(DESCRIPTION OF THE TASK)
Could you give every line in the rows below as a Markdown table, with a No. column numbering the lines and a Text column holding each line, and leave out any blank lines?

+++ DATA RECORDS +++

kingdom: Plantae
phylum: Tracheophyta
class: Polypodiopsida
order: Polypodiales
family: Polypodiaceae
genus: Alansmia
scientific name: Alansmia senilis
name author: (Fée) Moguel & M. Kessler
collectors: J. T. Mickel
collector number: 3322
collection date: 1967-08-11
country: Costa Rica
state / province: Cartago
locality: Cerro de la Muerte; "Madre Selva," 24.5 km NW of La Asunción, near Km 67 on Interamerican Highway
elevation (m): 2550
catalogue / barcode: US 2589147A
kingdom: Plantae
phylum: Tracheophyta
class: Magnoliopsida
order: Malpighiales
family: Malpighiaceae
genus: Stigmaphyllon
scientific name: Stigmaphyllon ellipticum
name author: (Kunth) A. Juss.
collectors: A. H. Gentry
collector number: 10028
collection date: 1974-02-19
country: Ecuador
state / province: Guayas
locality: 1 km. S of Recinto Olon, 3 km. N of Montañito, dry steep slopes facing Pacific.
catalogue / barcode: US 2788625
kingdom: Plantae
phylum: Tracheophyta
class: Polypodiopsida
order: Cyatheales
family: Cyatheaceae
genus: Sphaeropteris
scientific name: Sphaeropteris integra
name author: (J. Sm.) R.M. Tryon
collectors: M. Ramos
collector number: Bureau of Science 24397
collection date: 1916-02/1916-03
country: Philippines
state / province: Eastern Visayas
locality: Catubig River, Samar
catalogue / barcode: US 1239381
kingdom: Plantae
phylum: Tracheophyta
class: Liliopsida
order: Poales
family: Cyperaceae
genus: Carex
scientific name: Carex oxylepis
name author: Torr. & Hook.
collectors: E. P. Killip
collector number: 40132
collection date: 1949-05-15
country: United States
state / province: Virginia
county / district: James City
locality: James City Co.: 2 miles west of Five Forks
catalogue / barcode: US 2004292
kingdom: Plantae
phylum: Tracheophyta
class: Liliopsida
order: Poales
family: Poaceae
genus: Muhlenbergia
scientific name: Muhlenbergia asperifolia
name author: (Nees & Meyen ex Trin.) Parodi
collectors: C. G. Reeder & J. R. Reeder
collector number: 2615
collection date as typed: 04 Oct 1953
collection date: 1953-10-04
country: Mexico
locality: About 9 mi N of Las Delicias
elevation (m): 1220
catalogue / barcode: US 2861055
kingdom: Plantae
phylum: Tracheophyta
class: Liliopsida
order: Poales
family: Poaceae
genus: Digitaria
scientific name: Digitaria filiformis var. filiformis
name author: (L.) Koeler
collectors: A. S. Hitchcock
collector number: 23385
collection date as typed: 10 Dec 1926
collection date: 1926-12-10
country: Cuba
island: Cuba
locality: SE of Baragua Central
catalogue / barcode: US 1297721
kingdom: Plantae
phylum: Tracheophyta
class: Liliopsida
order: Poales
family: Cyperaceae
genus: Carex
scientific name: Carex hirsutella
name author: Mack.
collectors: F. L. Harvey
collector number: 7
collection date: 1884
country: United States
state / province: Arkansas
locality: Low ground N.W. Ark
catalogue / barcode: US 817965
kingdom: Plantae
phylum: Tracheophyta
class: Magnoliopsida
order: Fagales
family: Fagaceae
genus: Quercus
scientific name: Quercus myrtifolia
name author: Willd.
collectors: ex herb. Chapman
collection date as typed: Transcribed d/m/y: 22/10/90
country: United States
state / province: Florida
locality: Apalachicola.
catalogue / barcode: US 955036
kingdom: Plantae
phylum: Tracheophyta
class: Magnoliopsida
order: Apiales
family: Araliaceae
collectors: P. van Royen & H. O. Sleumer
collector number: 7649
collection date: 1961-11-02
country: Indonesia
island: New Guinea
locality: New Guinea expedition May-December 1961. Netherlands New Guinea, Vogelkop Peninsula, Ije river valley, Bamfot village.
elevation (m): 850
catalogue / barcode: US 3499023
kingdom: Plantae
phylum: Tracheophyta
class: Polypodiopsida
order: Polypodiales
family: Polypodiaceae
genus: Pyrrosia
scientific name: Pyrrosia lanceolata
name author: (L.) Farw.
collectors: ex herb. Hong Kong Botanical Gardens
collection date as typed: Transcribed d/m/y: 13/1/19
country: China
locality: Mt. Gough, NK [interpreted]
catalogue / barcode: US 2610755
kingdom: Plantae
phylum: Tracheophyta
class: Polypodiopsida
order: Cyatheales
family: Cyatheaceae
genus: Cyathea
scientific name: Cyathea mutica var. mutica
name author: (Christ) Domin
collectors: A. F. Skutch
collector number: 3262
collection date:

+++

(EXERCISE SOLUTION)
| No. | Text |
|---|---|
| 1 | kingdom: Plantae |
| 2 | phylum: Tracheophyta |
| 3 | class: Polypodiopsida |
| 4 | order: Polypodiales |
| 5 | family: Polypodiaceae |
| 6 | genus: Alansmia |
| 7 | scientific name: Alansmia senilis |
| 8 | name author: (Fée) Moguel & M. Kessler |
| 9 | collectors: J. T. Mickel |
| 10 | collector number: 3322 |
| 11 | collection date: 1967-08-11 |
| 12 | country: Costa Rica |
| 13 | state / province: Cartago |
| 14 | locality: Cerro de la Muerte; "Madre Selva," 24.5 km NW of La Asunción, near Km 67 on Interamerican Highway |
| 15 | elevation (m): 2550 |
| 16 | catalogue / barcode: US 2589147A |
| 17 | kingdom: Plantae |
| 18 | phylum: Tracheophyta |
| 19 | class: Magnoliopsida |
| 20 | order: Malpighiales |
| 21 | family: Malpighiaceae |
| 22 | genus: Stigmaphyllon |
| 23 | scientific name: Stigmaphyllon ellipticum |
| 24 | name author: (Kunth) A. Juss. |
| 25 | collectors: A. H. Gentry |
| 26 | collector number: 10028 |
| 27 | collection date: 1974-02-19 |
| 28 | country: Ecuador |
| 29 | state / province: Guayas |
| 30 | locality: 1 km. S of Recinto Olon, 3 km. N of Montañito, dry steep slopes facing Pacific. |
| 31 | catalogue / barcode: US 2788625 |
| 32 | kingdom: Plantae |
| 33 | phylum: Tracheophyta |
| 34 | class: Polypodiopsida |
| 35 | order: Cyatheales |
| 36 | family: Cyatheaceae |
| 37 | genus: Sphaeropteris |
| 38 | scientific name: Sphaeropteris integra |
| 39 | name author: (J. Sm.) R.M. Tryon |
| 40 | collectors: M. Ramos |
| 41 | collector number: Bureau of Science 24397 |
| 42 | collection date: 1916-02/1916-03 |
| 43 | country: Philippines |
| 44 | state / province: Eastern Visayas |
| 45 | locality: Catubig River, Samar |
| 46 | catalogue / barcode: US 1239381 |
| 47 | kingdom: Plantae |
| 48 | phylum: Tracheophyta |
| 49 | class: Liliopsida |
| 50 | order: Poales |
| 51 | family: Cyperaceae |
| 52 | genus: Carex |
| 53 | scientific name: Carex oxylepis |
| 54 | name author: Torr. & Hook. |
| 55 | collectors: E. P. Killip |
| 56 | collector number: 40132 |
| 57 | collection date: 1949-05-15 |
| 58 | country: United States |
| 59 | state / province: Virginia |
| 60 | county / district: James City |
| 61 | locality: James City Co.: 2 miles west of Five Forks |
| 62 | catalogue / barcode: US 2004292 |
| 63 | kingdom: Plantae |
| 64 | phylum: Tracheophyta |
| 65 | class: Liliopsida |
| 66 | order: Poales |
| 67 | family: Poaceae |
| 68 | genus: Muhlenbergia |
| 69 | scientific name: Muhlenbergia asperifolia |
| 70 | name author: (Nees & Meyen ex Trin.) Parodi |
| 71 | collectors: C. G. Reeder & J. R. Reeder |
| 72 | collector number: 2615 |
| 73 | collection date as typed: 04 Oct 1953 |
| 74 | collection date: 1953-10-04 |
| 75 | country: Mexico |
| 76 | locality: About 9 mi N of Las Delicias |
| 77 | elevation (m): 1220 |
| 78 | catalogue / barcode: US 2861055 |
| 79 | kingdom: Plantae |
| 80 | phylum: Tracheophyta |
| 81 | class: Liliopsida |
| 82 | order: Poales |
| 83 | family: Poaceae |
| 84 | genus: Digitaria |
| 85 | scientific name: Digitaria filiformis var. filiformis |
| 86 | name author: (L.) Koeler |
| 87 | collectors: A. S. Hitchcock |
| 88 | collector number: 23385 |
| 89 | collection date as typed: 10 Dec 1926 |
| 90 | collection date: 1926-12-10 |
| 91 | country: Cuba |
| 92 | island: Cuba |
| 93 | locality: SE of Baragua Central |
| 94 | catalogue / barcode: US 1297721 |
| 95 | kingdom: Plantae |
| 96 | phylum: Tracheophyta |
| 97 | class: Liliopsida |
| 98 | order: Poales |
| 99 | family: Cyperaceae |
| 100 | genus: Carex |
| 101 | scientific name: Carex hirsutella |
| 102 | name author: Mack. |
| 103 | collectors: F. L. Harvey |
| 104 | collector number: 7 |
| 105 | collection date: 1884 |
| 106 | country: United States |
| 107 | state / province: Arkansas |
| 108 | locality: Low ground N.W. Ark |
| 109 | catalogue / barcode: US 817965 |
| 110 | kingdom: Plantae |
| 111 | phylum: Tracheophyta |
| 112 | class: Magnoliopsida |
| 113 | order: Fagales |
| 114 | family: Fagaceae |
| 115 | genus: Quercus |
| 116 | scientific name: Quercus myrtifolia |
| 117 | name author: Willd. |
| 118 | collectors: ex herb. Chapman |
| 119 | collection date as typed: Transcribed d/m/y: 22/10/90 |
| 120 | country: United States |
| 121 | state / province: Florida |
| 122 | locality: Apalachicola. |
| 123 | catalogue / barcode: US 955036 |
| 124 | kingdom: Plantae |
| 125 | phylum: Tracheophyta |
| 126 | class: Magnoliopsida |
| 127 | order: Apiales |
| 128 | family: Araliaceae |
| 129 | collectors: P. van Royen & H. O. Sleumer |
| 130 | collector number: 7649 |
| 131 | collection date: 1961-11-02 |
| 132 | country: Indonesia |
| 133 | island: New Guinea |
| 134 | locality: New Guinea expedition May-December 1961. Netherlands New Guinea, Vogelkop Peninsula, Ije river valley, Bamfot village. |
| 135 | elevation (m): 850 |
| 136 | catalogue / barcode: US 3499023 |
| 137 | kingdom: Plantae |
| 138 | phylum: Tracheophyta |
| 139 | class: Polypodiopsida |
| 140 | order: Polypodiales |
| 141 | family: Polypodiaceae |
| 142 | genus: Pyrrosia |
| 143 | scientific name: Pyrrosia lanceolata |
| 144 | name author: (L.) Farw. |
| 145 | collectors: ex herb. Hong Kong Botanical Gardens |
| 146 | collection date as typed: Transcribed d/m/y: 13/1/19 |
| 147 | country: China |
| 148 | locality: Mt. Gough, NK [interpreted] |
| 149 | catalogue / barcode: US 2610755 |
| 150 | kingdom: Plantae |
| 151 | phylum: Tracheophyta |
| 152 | class: Polypodiopsida |
| 153 | order: Cyatheales |
| 154 | family: Cyatheaceae |
| 155 | genus: Cyathea |
| 156 | scientific name: Cyathea mutica var. mutica |
| 157 | name author: (Christ) Domin |
| 158 | collectors: A. F. Skutch |
| 159 | collector number: 3262 |
| 160 | collection date: |